Ce n’est nullement un hasard que le corps et le féminin ont toujours été liés, à tel point que toute pensée, simple soit-elle sur le corps, renvoie automatiquement au féminin. Et si les regards masculins se portent plus longuement sur le corps des femmes, c’est parce que ce corps est révélateur d’élégance, de plaisir, d’envie et de sensualité, mais aussi de grande souffrance, comme l’explique si bien la poétesse Houda Elfchtali dans son poème ‘’Femme corps’’, écrit avec une sublime pincée de créativité.
Ces regards aussi excitants que valorisants, ont parfois l’inconvénient de réduire les femmes à un corps dénué de personnalité. Ils leur donnent cette sensation d’être regardées et vues comme une chose et non comme un Être pensant.
L’impact de ces regards varie en fonction des propos et paroles qui les accompagnent. Certaines femmes laissent passer, d’autres s’y habituent et prennent goût en réinvestissant leur corps comme un compagnon de l’instant qui fait qu’il n y a pas d’émotions, pas de sensations, pas de vie sans corps féminin.
Dès les premiers vers de ‘’ Femme corps’’, on s’aperçoit que le corps est pour la poétesse, l’éveilleur suprême de l’âme. Ce corps souillé, meurtri, violé, battu, aliéné, mais aussi corps aimé, corps de toutes les transformations : de la pureté à la dégradation, de l’innocence au crime, ce corps qui s’exprime fort, et son mot peut se lire au sens propre comme au sens figuré. Ce corps qui détient une grande dimension dans l’équilibre spirituel et mental de la femme et dans son bien être. Ce corps féminin qui interroge son regardeur d’une manière frappante et qui se plait plus à être aimée que d’aimer, à sentir le regard des autres déposé sur lui.
La poétesse révèle par ailleurs, la vérité liée à sa propre expérience en tant que corps. Elle explore ses émotions sans se sentir tenu de plaire à quiconque. Elle utilise pour cela, un langage explosif, libéré, vivant, mais aussi un langage qui parcourt le corps dans sa complexité et sa réalité. Le corps devient un formidable terrain de liberté pour la femme. Une formidable force nourrie par l’intérêt que porte la société du savoir au physique des femmes et non à leurs mérites ; à leur vestimentaire et non à leurs connaissances. Femmes corps prend alors le pas sur femmes compétences.
De telles situations poussent les femmes, en fin de compte, à épouser l’idée qu’elles sont essentiellement évaluées en fonction de leurs corps. Leur potentiel mental est relégué en seconde position.

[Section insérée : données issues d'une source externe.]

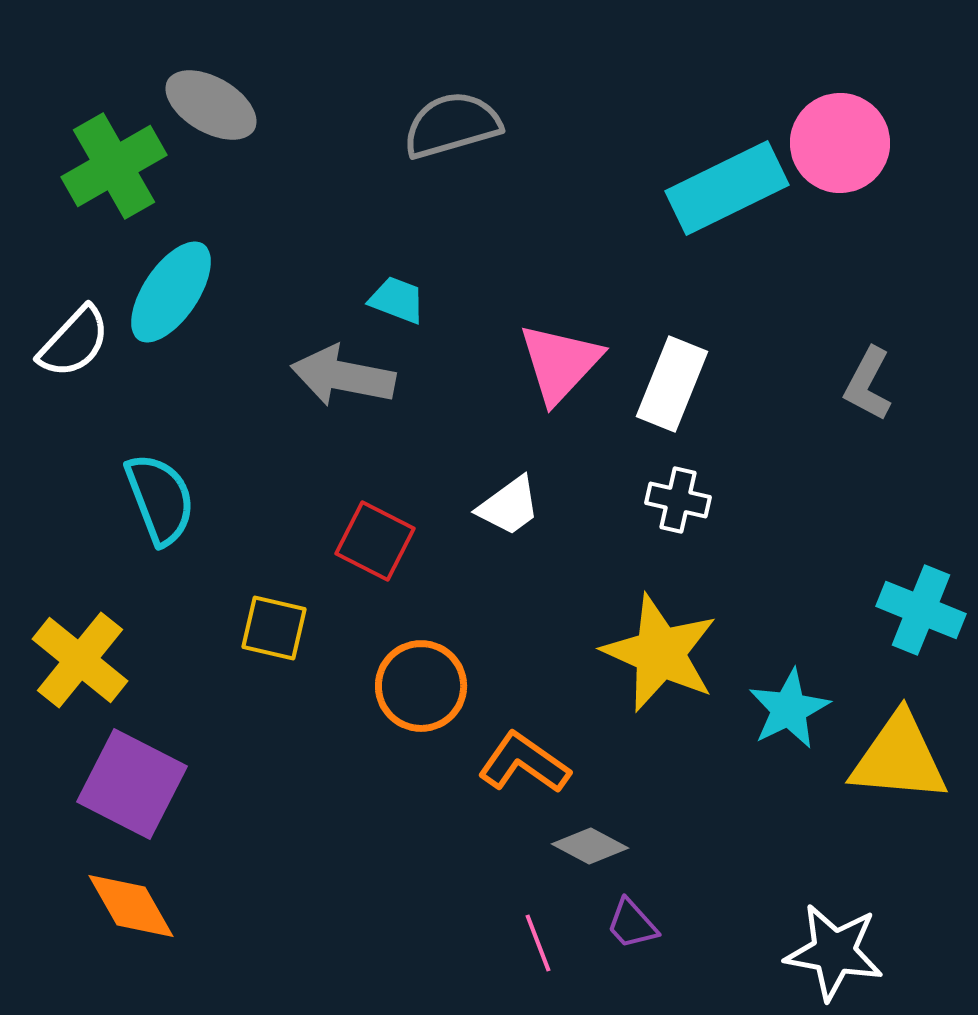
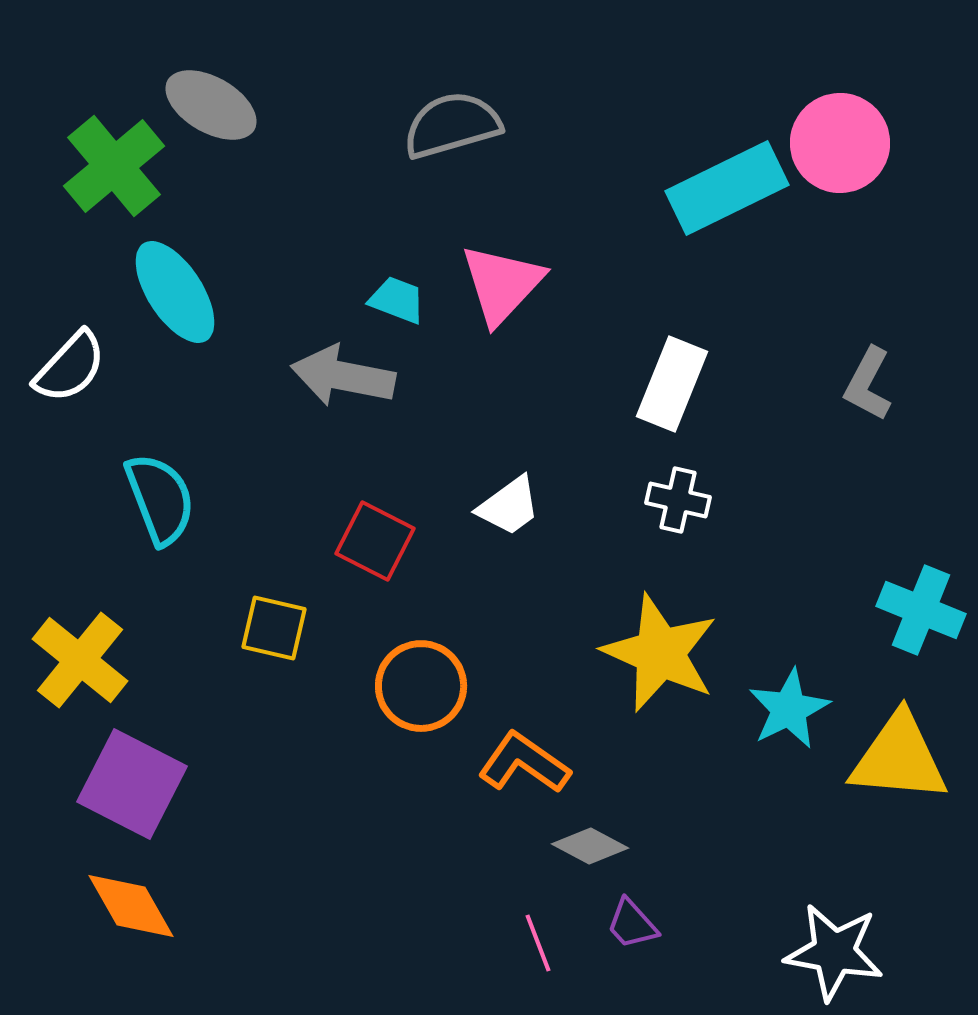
green cross: rotated 10 degrees counterclockwise
cyan ellipse: moved 4 px right; rotated 67 degrees counterclockwise
white semicircle: moved 4 px left, 25 px down
pink triangle: moved 58 px left, 79 px up
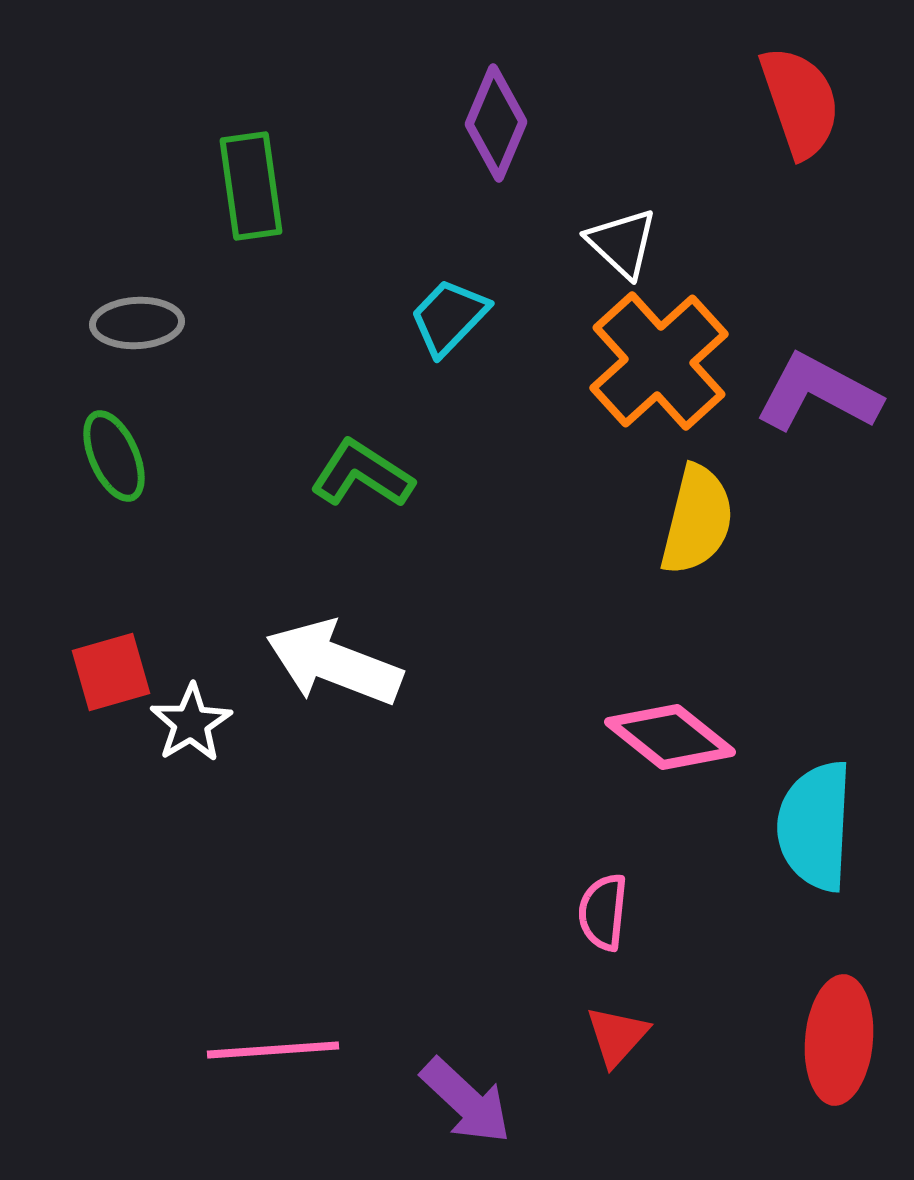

Placé sous le signe de la souffrance, le poème crie et décrit par des vers fuyants et mouvants à la fois, ce corps peiné qui refuse de subir une souffrance inutile à cause des traditions archaïques réduisant la femme à son être uniquement matériel et l’empêchant de forger une identité propre. Ce corps qui refuse aussi d’être domestiqué ou socialisé et qui n’admet pas être réduit à une chose sensuellement et esthétiquement attrayante.
S’appuyant sur un langage poétique textuellement libéré, Houda Elfchtali qui est déjà à son troisième recueil en anglais et quatrième en français, crie et écrit cette souffrance de ‘’femme-corps’’ que l’on veut utiliser comme décor. Une souffrance forte, lancinante et ponctuelle qui monopolise les pensées et les émotions de la poétesse jusqu’à en devenir un événement qui colore son rapport avec son corps d’abord, puis avec le monde qui l’entoure. Et c’est dans cette optique que Houda se sert de la poésie comme espace de résistance solide, pour dénoncer ces regards masculins ‘’criminels’’ sur la femme, dans une société emprunte de contrastes croissants, d’inégalités et de différences.
‘’Femmes corps’’ se propose-t-il aussi de mettre en cause cette passivité dans la lutte pour atténuer, ou modifier même, les épisodes sombres de ces vieilles traditions qui font perdurer les souffrances sociales féminines.